Hari then went on to talk about her successes in strong-arming Chick-fil-A, Budweiser and Subway into reformulating their foods and beverages.  She's proud that she was invited to corporate headquarters to force change, proud that a know-nothing with a following can affect change simply by propagating false information via the internet.  

That's not healthy activism or change based on science.  That's coercion, fear mongering and (yes) terrorism to achieve short-sighted political non-victories in the name of profit and self-promotion, ironically the same thing she accuses the companies of.  

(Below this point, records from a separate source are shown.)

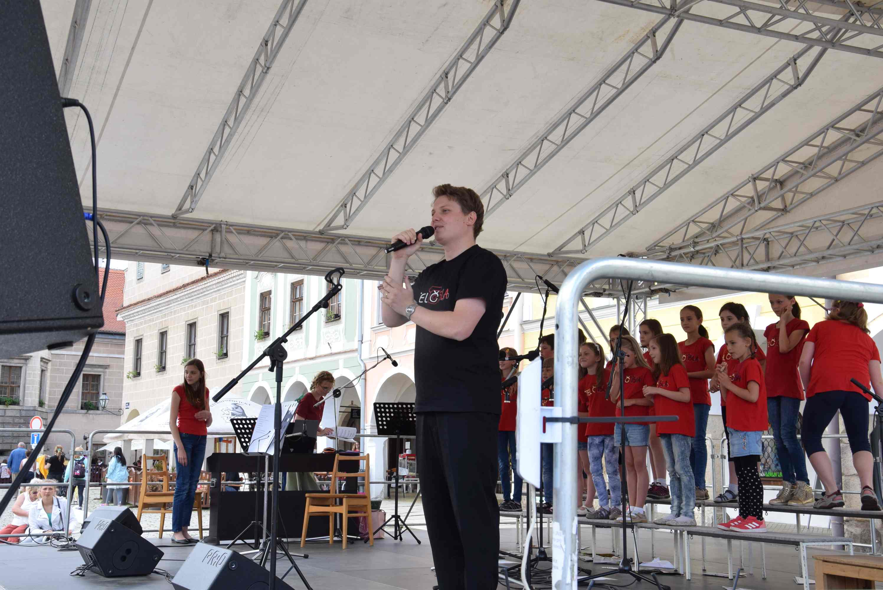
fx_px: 1178
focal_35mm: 48
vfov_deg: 28.1
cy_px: 295
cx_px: 442
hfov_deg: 41.1
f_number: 10
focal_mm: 32
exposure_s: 1/100
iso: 400
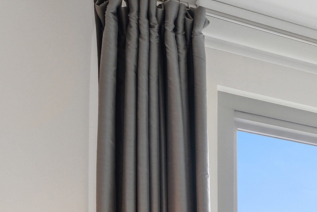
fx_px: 766
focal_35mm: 87
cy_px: 394
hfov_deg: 15.3
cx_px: 731
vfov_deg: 13.8
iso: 320
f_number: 8
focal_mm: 16
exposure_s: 1/8
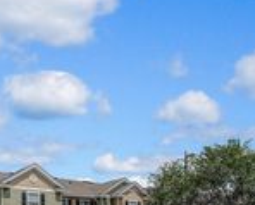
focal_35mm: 38
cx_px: 31
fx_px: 287
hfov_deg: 44.1
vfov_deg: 33.2
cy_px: 237
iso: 100
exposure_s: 1/1250
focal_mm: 12
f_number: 5.6
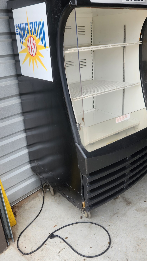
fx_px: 236
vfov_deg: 58.0
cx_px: 87
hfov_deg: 34.6
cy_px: 130
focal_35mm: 34
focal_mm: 5.4
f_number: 1.8
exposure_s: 1/289
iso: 20
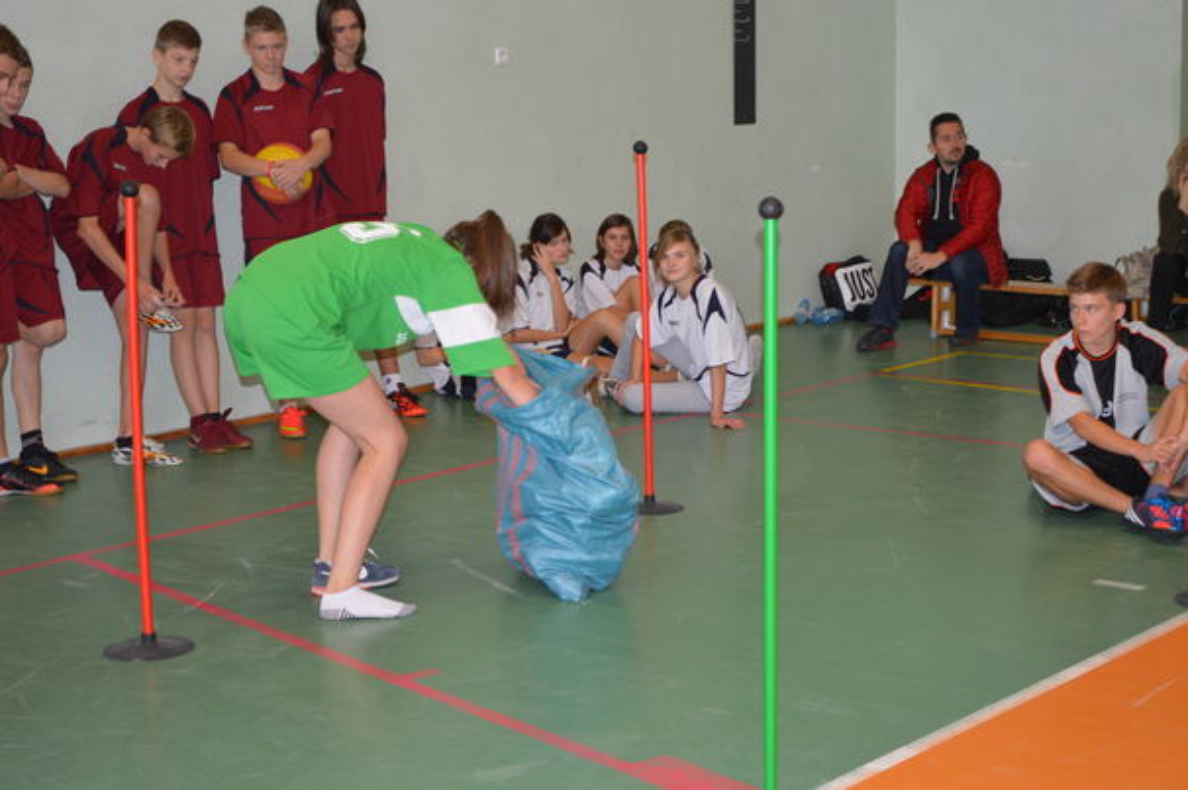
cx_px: 594
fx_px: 2077
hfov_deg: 31.9
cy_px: 395
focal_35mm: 63
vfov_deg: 21.5
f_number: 5.3
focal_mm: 42
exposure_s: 1/60
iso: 720
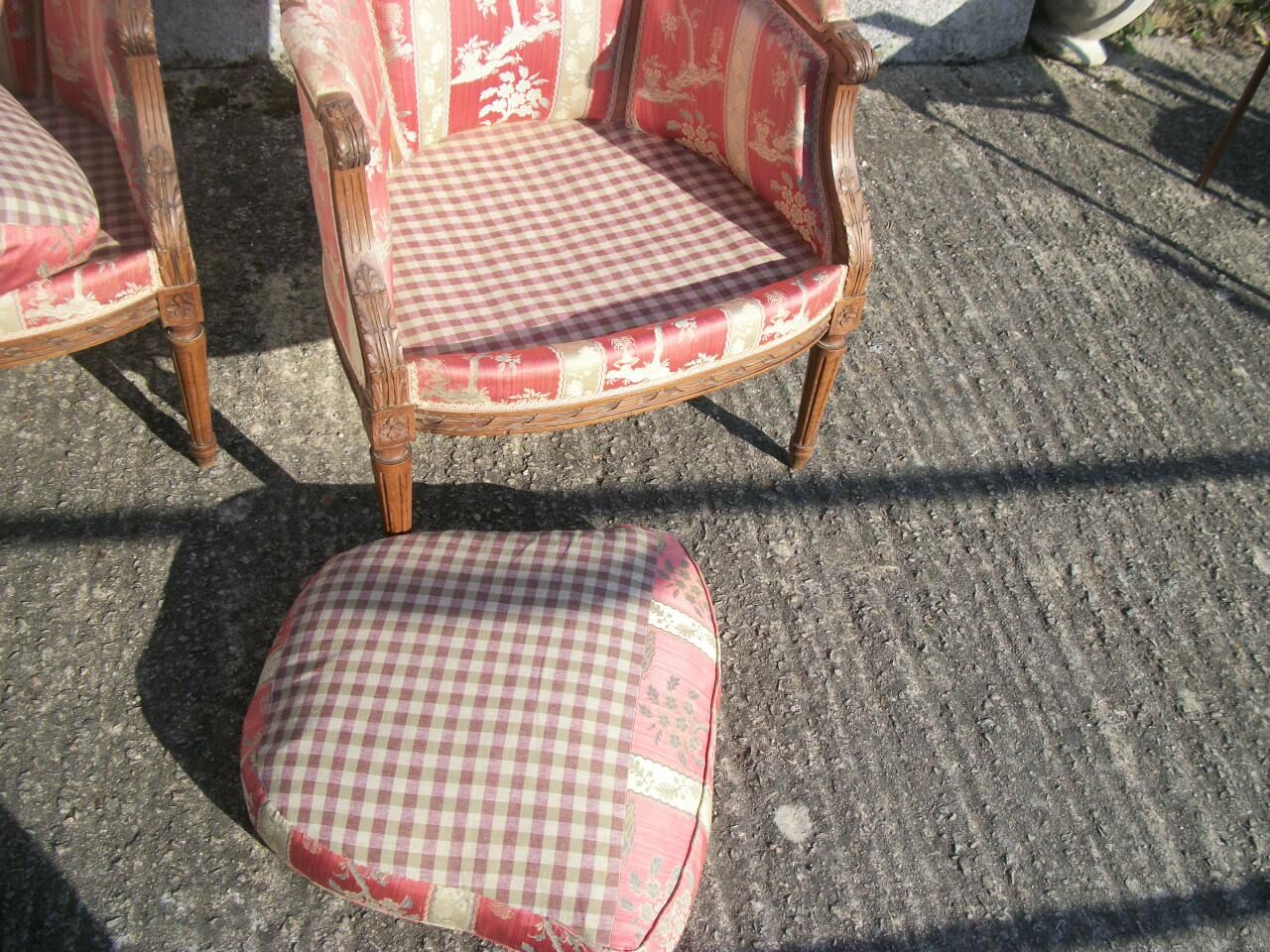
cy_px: 476
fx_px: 1174
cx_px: 635
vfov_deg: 44.2
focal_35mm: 32
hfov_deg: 56.8
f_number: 8.8
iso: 80
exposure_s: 1/125
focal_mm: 5.7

Luckily, Starbucks didn't fold.  They refused her assault on Pumpkin Spiced Lattes and the demand for organic milk.  Unfortunately it was not corporate cojones it was likely simple economics. There's no way that they could source that much organic milk. Otherwise, Hari would have blackmailed them too. 


The UF Audience Reaction

There was a silver lining on that cloud.  I was really proud to see that the student audience was not buying it.  Throughout her presentation that was about Hari in the spotlight and "me-me-me", students got up and left.  She left gaping pregnant pauses where previous performances got applause-- only to hear nothing. Not even crickets.  This audience was not buying it, at least as a whole it was not excited by it.  Maybe they just wanted a Chick-fil-A and Starbucks.

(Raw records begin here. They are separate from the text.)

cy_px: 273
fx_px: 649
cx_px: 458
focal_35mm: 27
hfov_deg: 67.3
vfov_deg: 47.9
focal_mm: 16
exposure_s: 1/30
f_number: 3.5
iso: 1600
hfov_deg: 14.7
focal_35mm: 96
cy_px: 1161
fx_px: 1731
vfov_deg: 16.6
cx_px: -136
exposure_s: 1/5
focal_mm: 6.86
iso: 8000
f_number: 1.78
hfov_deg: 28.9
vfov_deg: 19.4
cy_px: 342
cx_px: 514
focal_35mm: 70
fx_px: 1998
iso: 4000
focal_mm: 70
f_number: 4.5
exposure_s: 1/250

No Question and Answer Session

While microphones stood ready in the audience to answer questions, there was no public Q&A period where a scientist that knows the research could publicly challenge her false assertions.  The audience filed out of the building, and apparently she may have stuck around to meet with individuals. However, I wanted her answers in a way students could hear, helping them to critically assess the arguments of scholars vs. self-appointed celebrities.  Questions like:
  • Why am I blocked for posting hard science facts to your websites?
  • How do you feel about transgenic solutions to citrus greening?
  • What is your evidence for higher pesticide rates?
... and a dozen others.


Overall. 

It was disappointing.  If this is a charismatic leader of a new food movement it is quite a disaster.  She's uninformed, uneducated, trite and illogical.  She's afraid of science and intellectual engagement. She's Oz candy at best.

I guess I'm just angry because I didn't get to lock science horns with The Food Babe. I would have liked to have asked a few questions that she could never answer. Moreover, the funds my university spent to bring her here would have bought a lot of seeds for school gardens county wide, field trips to real farms, and the opportunity to visit functioning labs and ask questions of actual scientists.

But who needs actual scientists in lab coats with lifetime dedication to science, when you can have a fly-by-night activist profiting from ignorance?  After all, she is a (self described) babe... 

I have to put a lid on this post.  I have an undergrad spending her first morning in the lab tomorrow and I need to meet her at 7 AM.  If I teach her well, maybe she'll get to stand up and hold the Food Babe accountable for her junk science someday.  That would make me remarkably happy.